# WHAT YOU NEED TO DO:
Write what comes next in the text on travel-related diseases, starting right after the typhoid fever entry.

:: PROVIDED PASSAGE ::

What Are Travel-Related Diseases?
A travel-related disease is any disease that comes about as the direct result of traveling to a new location, whether inside the United States or beyond. Some of the most commonly feared include malaria, tuberculosis, typhoid fever and yellow fever, but numerous other conditions are considered travel-related diseases. And while some may cause mild or no symptoms, others can be deadly if left untreated.
Because there is such a wide range of travel-related diseases, the sources of these diseases vary. Common causes of travel-related diseases include:
- Being bitten by an infected mosquito, tick or other insect
- Consuming wrong food and drinks, such as unpasteurized dairy products, under-cooked foods, fruit or vegetable peels, well or tap water, or unclean salad
- Exposure to those infected with the disease
- Improper use of medications that are supposed to prevent specific diseases
- Lack of proper hygiene
- Not receiving appropriate vaccinations
In cases of mild travel-related disease, diarrhea is the most common sign. It is typically overcome in a matter of days, often with over-the-counter medication or no treatment at all. Depending on the disease, symptoms may be more severe and more difficult to overcome. Common travel-related diseases and their symptoms include:
- Malaria — Though the disease can lay dormant for as long as a year, symptoms include those of the flu, such as chills and high fever.
- Tuberculosis — Chest pain, weight loss, chills or fever, loss of appetite, night sweats, or a cough that lasts three or more weeks and produces blood might indicate tuberculosis.
- Typhoid fever —Typhoid fever is caused by unclean food or drink, and symptoms mimic other stomach-related illnesses such as stomach pain or headaches, prolonged high fever, sudden loss of appetite, a rash, constipation, or weakness.

:::
:: DATA SHOWN ::

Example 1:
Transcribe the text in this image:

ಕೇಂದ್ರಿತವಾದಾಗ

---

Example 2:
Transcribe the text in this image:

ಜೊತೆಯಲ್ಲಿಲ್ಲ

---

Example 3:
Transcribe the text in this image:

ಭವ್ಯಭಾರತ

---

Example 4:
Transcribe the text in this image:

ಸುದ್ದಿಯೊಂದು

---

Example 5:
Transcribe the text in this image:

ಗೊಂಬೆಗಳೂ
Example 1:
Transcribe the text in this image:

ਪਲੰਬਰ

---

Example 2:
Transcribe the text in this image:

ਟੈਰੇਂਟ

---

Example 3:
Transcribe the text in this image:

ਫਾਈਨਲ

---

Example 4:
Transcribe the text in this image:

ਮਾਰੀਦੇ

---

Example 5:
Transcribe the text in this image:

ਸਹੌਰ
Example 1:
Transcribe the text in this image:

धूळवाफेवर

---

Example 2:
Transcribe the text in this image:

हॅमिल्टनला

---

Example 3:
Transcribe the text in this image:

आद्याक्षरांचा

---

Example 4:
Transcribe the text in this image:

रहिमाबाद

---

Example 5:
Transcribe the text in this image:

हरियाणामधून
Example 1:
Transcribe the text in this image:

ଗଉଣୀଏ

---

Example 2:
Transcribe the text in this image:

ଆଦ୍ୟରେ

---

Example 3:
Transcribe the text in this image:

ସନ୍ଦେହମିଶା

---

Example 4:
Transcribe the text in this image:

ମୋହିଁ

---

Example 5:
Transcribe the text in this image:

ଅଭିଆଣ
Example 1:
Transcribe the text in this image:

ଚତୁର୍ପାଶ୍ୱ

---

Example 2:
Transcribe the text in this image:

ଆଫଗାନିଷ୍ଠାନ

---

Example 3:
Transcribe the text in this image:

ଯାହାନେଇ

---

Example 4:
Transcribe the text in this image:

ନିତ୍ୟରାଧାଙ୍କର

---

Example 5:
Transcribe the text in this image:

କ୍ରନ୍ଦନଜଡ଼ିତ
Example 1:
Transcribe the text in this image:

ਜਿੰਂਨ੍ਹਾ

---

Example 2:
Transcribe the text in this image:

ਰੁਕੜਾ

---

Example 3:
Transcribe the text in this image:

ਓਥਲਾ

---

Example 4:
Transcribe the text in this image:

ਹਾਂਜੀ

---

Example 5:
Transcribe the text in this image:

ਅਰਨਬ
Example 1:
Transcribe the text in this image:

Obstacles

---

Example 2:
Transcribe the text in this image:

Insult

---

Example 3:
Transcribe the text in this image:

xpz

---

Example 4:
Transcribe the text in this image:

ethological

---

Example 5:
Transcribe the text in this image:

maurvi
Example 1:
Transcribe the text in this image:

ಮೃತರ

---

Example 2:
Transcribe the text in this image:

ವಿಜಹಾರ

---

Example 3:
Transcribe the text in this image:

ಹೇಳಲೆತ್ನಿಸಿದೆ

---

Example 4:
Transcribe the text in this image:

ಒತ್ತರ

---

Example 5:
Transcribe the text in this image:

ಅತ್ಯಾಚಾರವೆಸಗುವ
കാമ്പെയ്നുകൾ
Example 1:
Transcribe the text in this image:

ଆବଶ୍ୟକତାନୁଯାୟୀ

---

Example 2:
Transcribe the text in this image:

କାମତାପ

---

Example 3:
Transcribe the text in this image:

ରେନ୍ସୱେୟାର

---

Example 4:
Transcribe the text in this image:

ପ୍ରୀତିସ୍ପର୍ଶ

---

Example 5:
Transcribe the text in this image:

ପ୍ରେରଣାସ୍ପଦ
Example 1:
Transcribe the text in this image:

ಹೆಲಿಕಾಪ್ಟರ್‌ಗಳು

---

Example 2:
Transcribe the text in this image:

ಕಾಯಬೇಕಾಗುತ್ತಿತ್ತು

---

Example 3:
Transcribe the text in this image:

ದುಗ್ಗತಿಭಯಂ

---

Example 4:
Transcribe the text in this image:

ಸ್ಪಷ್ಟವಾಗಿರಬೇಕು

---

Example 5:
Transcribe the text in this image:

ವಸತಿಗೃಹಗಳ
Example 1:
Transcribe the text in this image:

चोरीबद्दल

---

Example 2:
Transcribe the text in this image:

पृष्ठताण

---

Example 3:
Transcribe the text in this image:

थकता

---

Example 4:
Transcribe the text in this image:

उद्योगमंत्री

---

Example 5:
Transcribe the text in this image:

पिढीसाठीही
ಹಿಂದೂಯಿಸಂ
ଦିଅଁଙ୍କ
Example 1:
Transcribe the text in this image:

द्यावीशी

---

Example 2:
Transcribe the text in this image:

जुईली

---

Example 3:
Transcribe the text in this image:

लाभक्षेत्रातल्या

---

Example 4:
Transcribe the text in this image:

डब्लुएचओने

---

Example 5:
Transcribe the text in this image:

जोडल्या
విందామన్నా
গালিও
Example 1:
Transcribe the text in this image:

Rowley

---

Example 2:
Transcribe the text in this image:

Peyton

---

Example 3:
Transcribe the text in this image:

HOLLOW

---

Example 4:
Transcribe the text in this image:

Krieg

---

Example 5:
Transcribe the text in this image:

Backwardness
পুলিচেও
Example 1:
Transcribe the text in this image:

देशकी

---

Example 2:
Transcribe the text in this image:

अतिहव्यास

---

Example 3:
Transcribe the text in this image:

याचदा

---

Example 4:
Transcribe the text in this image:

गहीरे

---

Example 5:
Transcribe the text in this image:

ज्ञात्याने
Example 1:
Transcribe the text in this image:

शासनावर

:::

# ANSWER BOX:
- Yellow fever — Initial symptoms include body aches, headaches, fever and chills that may take three to six days to manifest.
Because diseases like yellow fever, malaria and typhoid fever can result in extreme consequences, including organ failure and even death, receiving medical treatment in a timely manner is necessary. Treatment options are specific to the disease, and may include:
- Hydration — Because many travel-related diseases cause dehydration, maintaining proper hydration is vital. In extreme cases, this requires fluids be administered intravenously during recovery.
- Medication — An antibiotic (typhoid fever) or other medication (such as an anti-malaria medication) may destroy the disease. With tuberculosis, a full treatment regimen can take as long as nine months.
- Rest — Yellow fever sufferers don’t have the benefit of medication or surgery. Because of this, they are often prescribed time resting in the hospital. There, they can be closely monitored and given fluids, oxygen, blood transfusions, dialysis and other treatment as needed.
- Surgical intervention — In the event typhoid fever causes intestinal damage, surgical repair becomes needed.